The task
Look below for lines that hold the string "Film" and copy each one.

Record extracts
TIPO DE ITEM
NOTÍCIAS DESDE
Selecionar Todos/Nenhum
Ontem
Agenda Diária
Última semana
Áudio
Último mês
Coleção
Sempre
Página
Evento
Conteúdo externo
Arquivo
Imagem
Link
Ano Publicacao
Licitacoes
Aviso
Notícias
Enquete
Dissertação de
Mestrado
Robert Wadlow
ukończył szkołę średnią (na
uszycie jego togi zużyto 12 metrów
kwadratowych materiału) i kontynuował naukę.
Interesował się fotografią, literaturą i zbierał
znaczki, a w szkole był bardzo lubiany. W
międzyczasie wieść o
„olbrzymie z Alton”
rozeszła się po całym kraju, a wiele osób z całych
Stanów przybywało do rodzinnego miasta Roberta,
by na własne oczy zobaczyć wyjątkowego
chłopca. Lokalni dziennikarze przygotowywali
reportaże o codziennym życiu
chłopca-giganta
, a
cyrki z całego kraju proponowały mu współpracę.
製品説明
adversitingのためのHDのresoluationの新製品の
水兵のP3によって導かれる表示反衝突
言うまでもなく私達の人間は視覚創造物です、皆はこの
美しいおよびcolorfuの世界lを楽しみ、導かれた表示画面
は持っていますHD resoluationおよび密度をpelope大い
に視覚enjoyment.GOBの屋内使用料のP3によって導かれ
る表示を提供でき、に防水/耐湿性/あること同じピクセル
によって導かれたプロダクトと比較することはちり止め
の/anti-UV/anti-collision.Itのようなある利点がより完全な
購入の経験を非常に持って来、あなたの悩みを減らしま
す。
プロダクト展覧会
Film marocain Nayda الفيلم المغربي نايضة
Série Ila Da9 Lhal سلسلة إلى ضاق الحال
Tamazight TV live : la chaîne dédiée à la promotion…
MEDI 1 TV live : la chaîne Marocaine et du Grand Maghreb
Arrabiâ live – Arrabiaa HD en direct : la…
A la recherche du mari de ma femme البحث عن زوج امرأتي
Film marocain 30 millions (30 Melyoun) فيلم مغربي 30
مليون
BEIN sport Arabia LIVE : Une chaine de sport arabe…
...
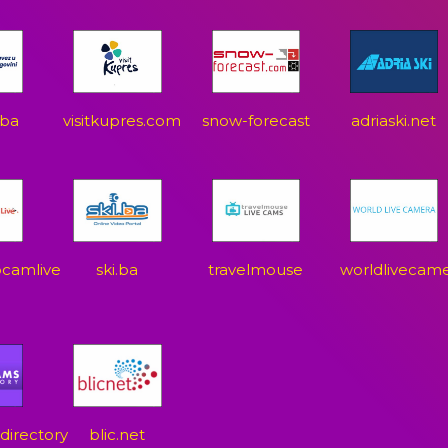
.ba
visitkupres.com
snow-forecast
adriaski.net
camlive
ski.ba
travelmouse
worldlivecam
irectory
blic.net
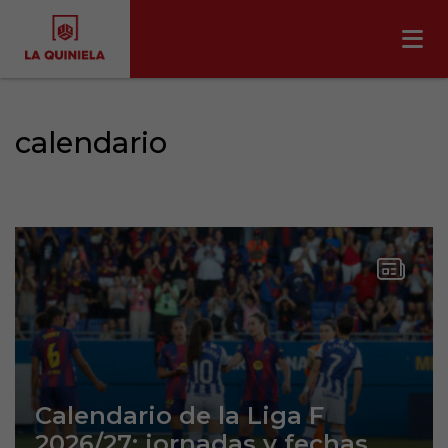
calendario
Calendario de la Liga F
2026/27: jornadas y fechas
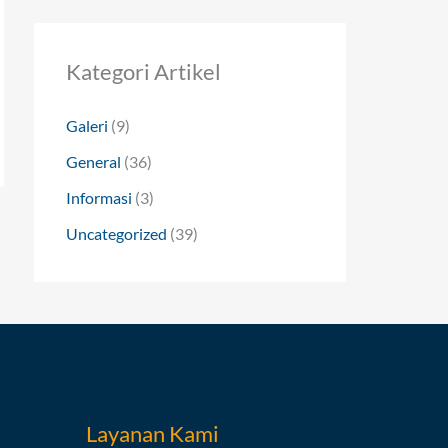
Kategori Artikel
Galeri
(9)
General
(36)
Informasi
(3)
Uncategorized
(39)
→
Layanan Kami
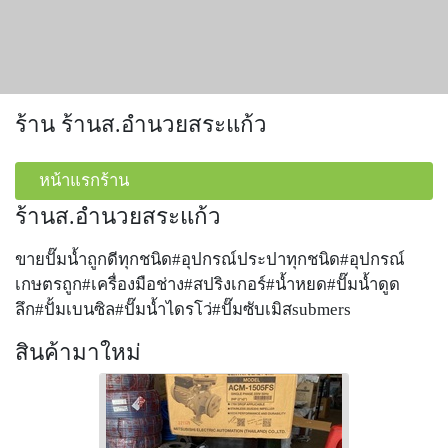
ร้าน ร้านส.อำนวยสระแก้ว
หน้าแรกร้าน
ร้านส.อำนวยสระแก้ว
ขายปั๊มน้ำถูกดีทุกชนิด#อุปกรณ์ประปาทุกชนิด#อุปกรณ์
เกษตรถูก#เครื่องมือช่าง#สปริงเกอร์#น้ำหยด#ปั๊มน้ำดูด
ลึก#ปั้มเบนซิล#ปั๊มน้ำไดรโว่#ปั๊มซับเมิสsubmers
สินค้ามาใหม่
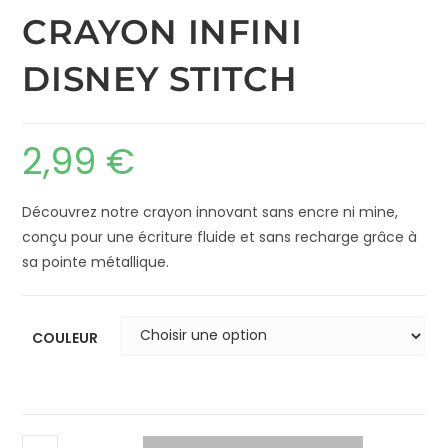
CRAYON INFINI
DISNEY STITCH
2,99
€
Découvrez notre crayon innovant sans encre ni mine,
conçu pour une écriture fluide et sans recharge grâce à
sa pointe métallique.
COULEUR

Answer section
Film marocain Nayda الفيلم المغربي نايضة
Film marocain 30 millions (30 Melyoun) فيلم مغربي 30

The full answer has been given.